We spent the entire day with him as he strutted between waterholes, surveying the herds. He even dozed off for an hour while leaning on his massive tusks! It was an honour to follow him on his journey.
“I was a stranger the first time I visited Kenya, approximately 30 years ago,” Obama recalls. “This was my father’s land, who had died and whom I had barely known.” But I’d already met my family, and I went to the village from which they came. Everywhere I went, I felt welcomed. And while my sister and I were on safari, I felt something else: awe. The African bush…went on forever, with wide-open skies and creatures that seemed to go on forever. What a joy it is to view the globe for the first time, to see where we all come from.”
Witness a birth in Chilean Patagonia. “We arrived with Sergio Urrejola, a tourism guide for the park lodge who had been assisting us,” explains Emma Brennand, producer/director of Episode 2. “We crouched in the grass and followed the line of his finger as he directed our gaze: in the back was a female guanaco with a barrel-like belly.” She was quite pregnant and slowing down.

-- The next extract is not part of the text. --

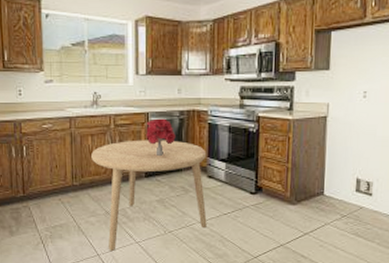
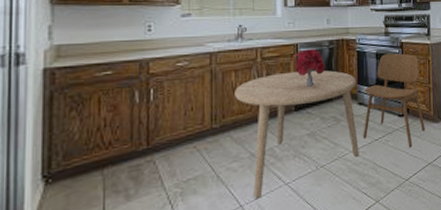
dining chair: none [211,128,280,227] -> present [363,53,425,148]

I could completely relate. [She] turned slightly to display the legs of a newborn guanaco ‘chulengo’ about to be born as she gently looked up from nibbling some grass as if nothing was about to happen.
Ryan Atkinson, our camera operator, and I sneaked to the edge of the herd to film her. After a few minutes of standing up and sitting down, the mother eventually discovered a soft hummock, and the baby guanaco was born in seconds. Almost soon, the mother was inspecting the child and attempting to persuade it to stand. Guanaco babies may walk within minutes of being birth. Soon after, the herd returned to greet the newcomer. It was a magnificent moment to witness fresh life introduced to the Patagonia steppe. All the more heartbreaking because I intend to return with my baby (nicknamed Chulengo by the crew!) one day to show her around.

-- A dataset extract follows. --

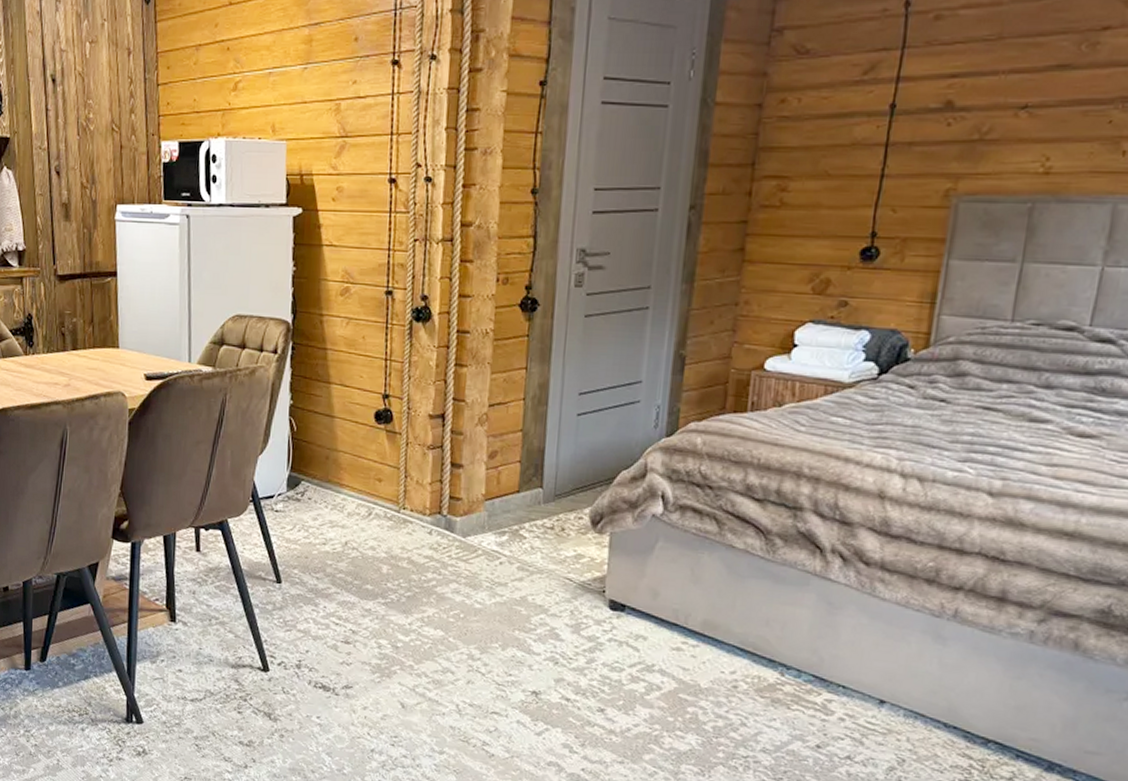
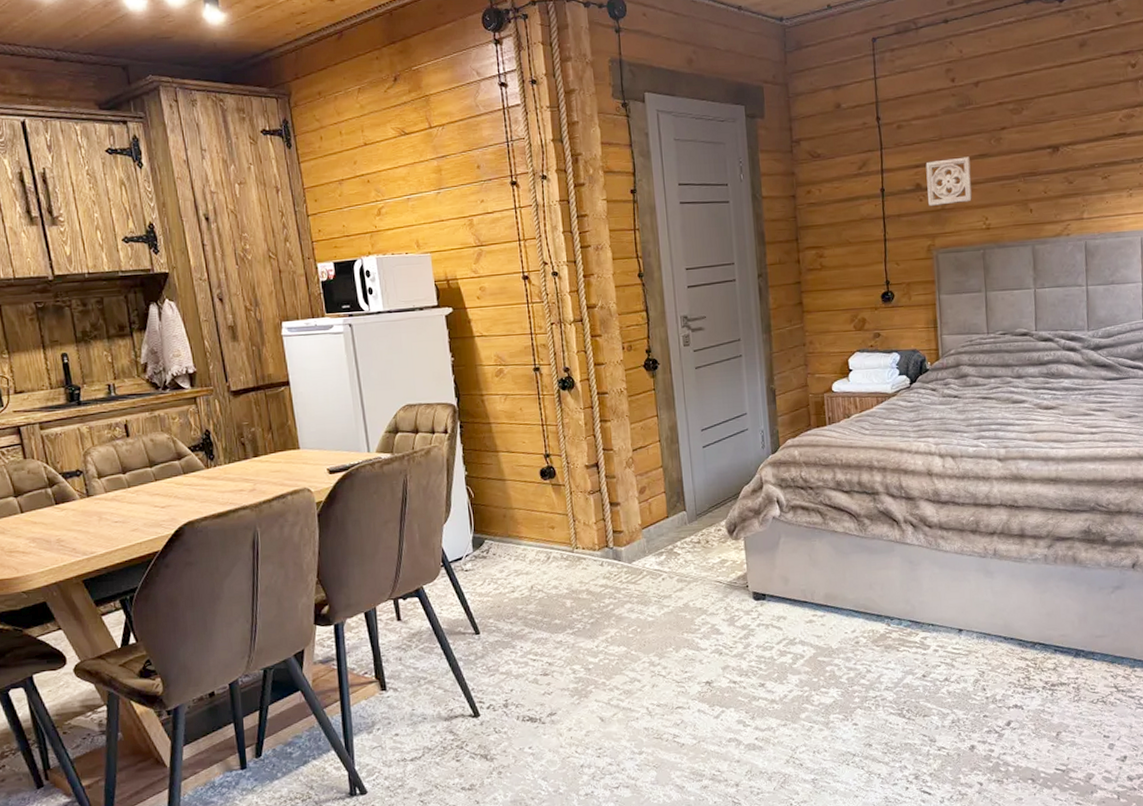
wall ornament: none [958,66,1041,136] -> present [925,156,973,207]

Throughout Our Great National Parks, the gloriously unexpected abounds. A leatherback turtle was weighing one tonne. A single massive flower with petals taller than an adult human. A massive Japanese cedar tree that is almost a thousand years old.
Using cutting-edge equipment, creative, innovative photographers discovered uncommon animal habits previously unknown to scientists, such as the “speed-dating” of blue whales (seen in Episode 4, produced/directed by Sarah Conner) and an enthralling underwater gathering of hippos. It was also the first to film Sumatran tigers in Indonesia (as seen in Episode 5, produced/directed by Patrick Evans): Simply positioning the cameras necessitated a 10-day hike up mountains through leech-infested woods.
It’s a gift to see exciting happenings in these awesomely complex, foreign locations from the comfort of your own home.
“Not only do [national parks] support the greatest diversity of life on Earth, but they also control our climate, clean our air, and cleanse our water,” Obama continues. “When humanity first began to safeguard these natural spaces, we had no idea how significant they would become.” They are now among the last bastions of wildness and wildlife, and some are so far away that we are only now beginning to discover their mysteries.”
Our Great National Parks is a Netflix documentary series produced by Wild Space Productions in collaboration with Higher Ground Productions (established by Barack and Michelle Obama) and Freeborne Media.